[Entries taken from a collection]
[Start of Attachment]

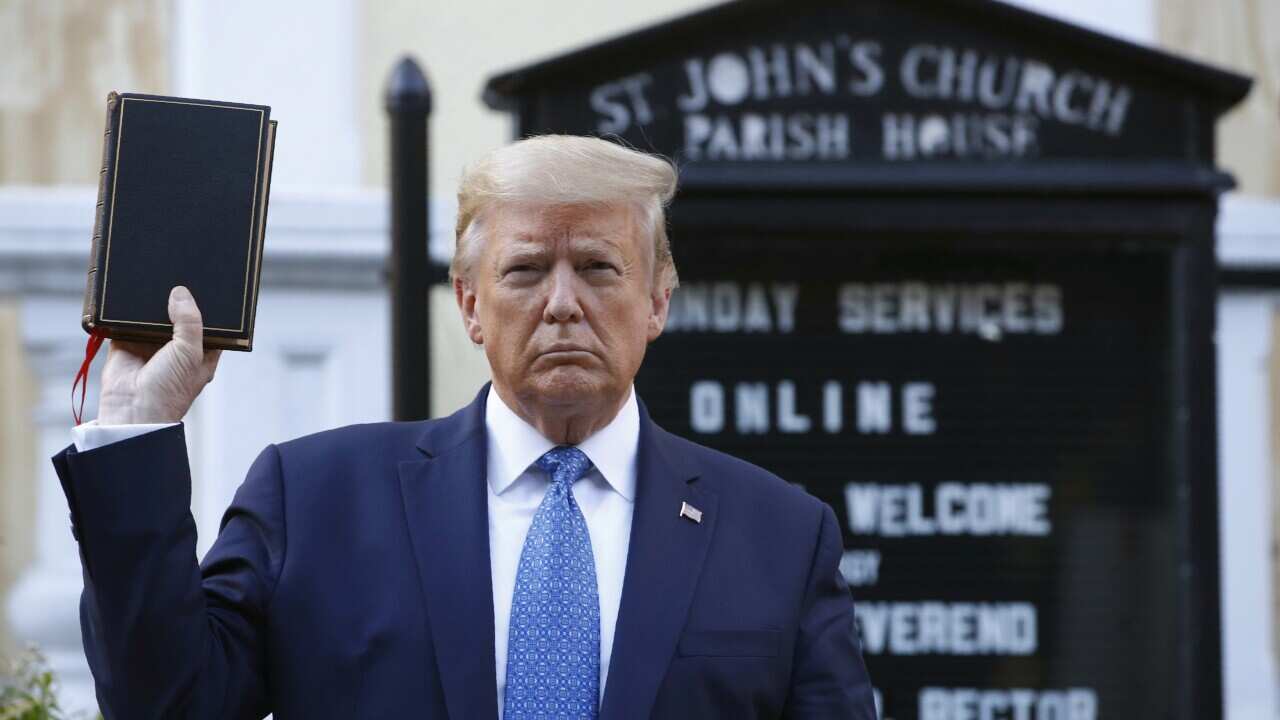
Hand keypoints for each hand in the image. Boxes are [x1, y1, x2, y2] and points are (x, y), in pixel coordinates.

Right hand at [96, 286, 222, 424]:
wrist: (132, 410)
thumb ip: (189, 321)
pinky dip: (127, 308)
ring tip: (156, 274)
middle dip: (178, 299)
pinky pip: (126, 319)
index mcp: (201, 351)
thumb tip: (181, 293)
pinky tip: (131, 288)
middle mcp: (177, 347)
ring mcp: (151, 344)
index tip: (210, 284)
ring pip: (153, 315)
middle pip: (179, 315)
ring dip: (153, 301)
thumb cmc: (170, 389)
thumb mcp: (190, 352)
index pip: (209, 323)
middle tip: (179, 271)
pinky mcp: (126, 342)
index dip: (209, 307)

[End of Attachment]
[Start of Attachment]

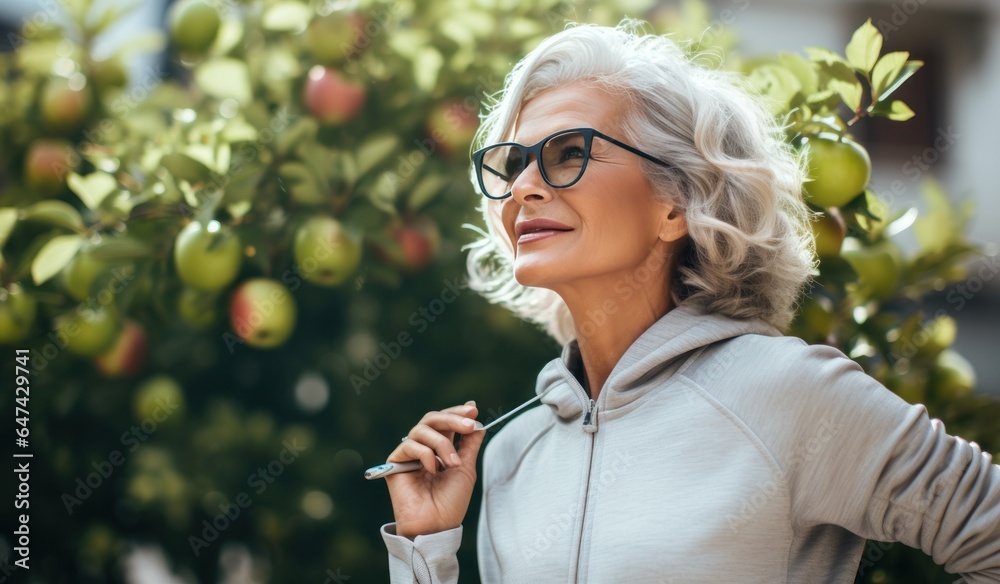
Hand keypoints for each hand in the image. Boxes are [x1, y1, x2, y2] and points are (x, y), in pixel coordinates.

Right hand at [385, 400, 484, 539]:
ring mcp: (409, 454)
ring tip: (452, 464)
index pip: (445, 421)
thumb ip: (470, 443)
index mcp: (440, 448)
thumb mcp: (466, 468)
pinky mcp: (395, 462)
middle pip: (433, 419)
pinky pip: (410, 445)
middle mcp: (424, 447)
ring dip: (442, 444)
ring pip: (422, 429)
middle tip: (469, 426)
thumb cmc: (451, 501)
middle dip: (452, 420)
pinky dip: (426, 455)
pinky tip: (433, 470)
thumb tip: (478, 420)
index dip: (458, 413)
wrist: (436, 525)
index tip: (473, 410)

[End of Attachment]
[Start of Attachment]

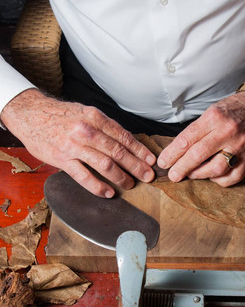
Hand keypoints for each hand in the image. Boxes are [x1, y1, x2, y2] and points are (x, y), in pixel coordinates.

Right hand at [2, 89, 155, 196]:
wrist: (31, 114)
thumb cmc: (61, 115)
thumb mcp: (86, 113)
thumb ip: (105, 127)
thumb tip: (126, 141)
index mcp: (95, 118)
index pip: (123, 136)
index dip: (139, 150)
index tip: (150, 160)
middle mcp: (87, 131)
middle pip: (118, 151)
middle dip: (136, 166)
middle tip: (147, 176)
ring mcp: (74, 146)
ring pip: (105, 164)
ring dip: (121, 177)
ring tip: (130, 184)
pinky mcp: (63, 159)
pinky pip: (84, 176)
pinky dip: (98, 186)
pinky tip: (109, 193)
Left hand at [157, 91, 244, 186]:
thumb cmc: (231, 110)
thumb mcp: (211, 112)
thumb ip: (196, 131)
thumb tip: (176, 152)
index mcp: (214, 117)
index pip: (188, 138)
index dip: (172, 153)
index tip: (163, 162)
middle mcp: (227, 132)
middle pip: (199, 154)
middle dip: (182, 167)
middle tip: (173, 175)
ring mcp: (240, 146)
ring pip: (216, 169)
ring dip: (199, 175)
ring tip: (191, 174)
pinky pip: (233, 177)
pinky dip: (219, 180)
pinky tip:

[End of Attachment]

Out of the entries above, write out only the lines between the line holding "index mcp: (440, 448)" and the line holding "pinky tip: (433, 470)", inclusive, each exactly as given.

index mcp: (440, 448)
thumb mcp: (466, 468)
pinky mcp: (395, 462)
middle pip: (433, 419)
pinky pip: (410, 445)
middle mcp: (424, 447)
ring dip: (442, 444)
ring pip: (422, 429)
middle tip: (469, 426)
thumb cmc: (451, 501)
middle dip: (452, 420)
pinky dip: (426, 455)
pinky tip: (433, 470)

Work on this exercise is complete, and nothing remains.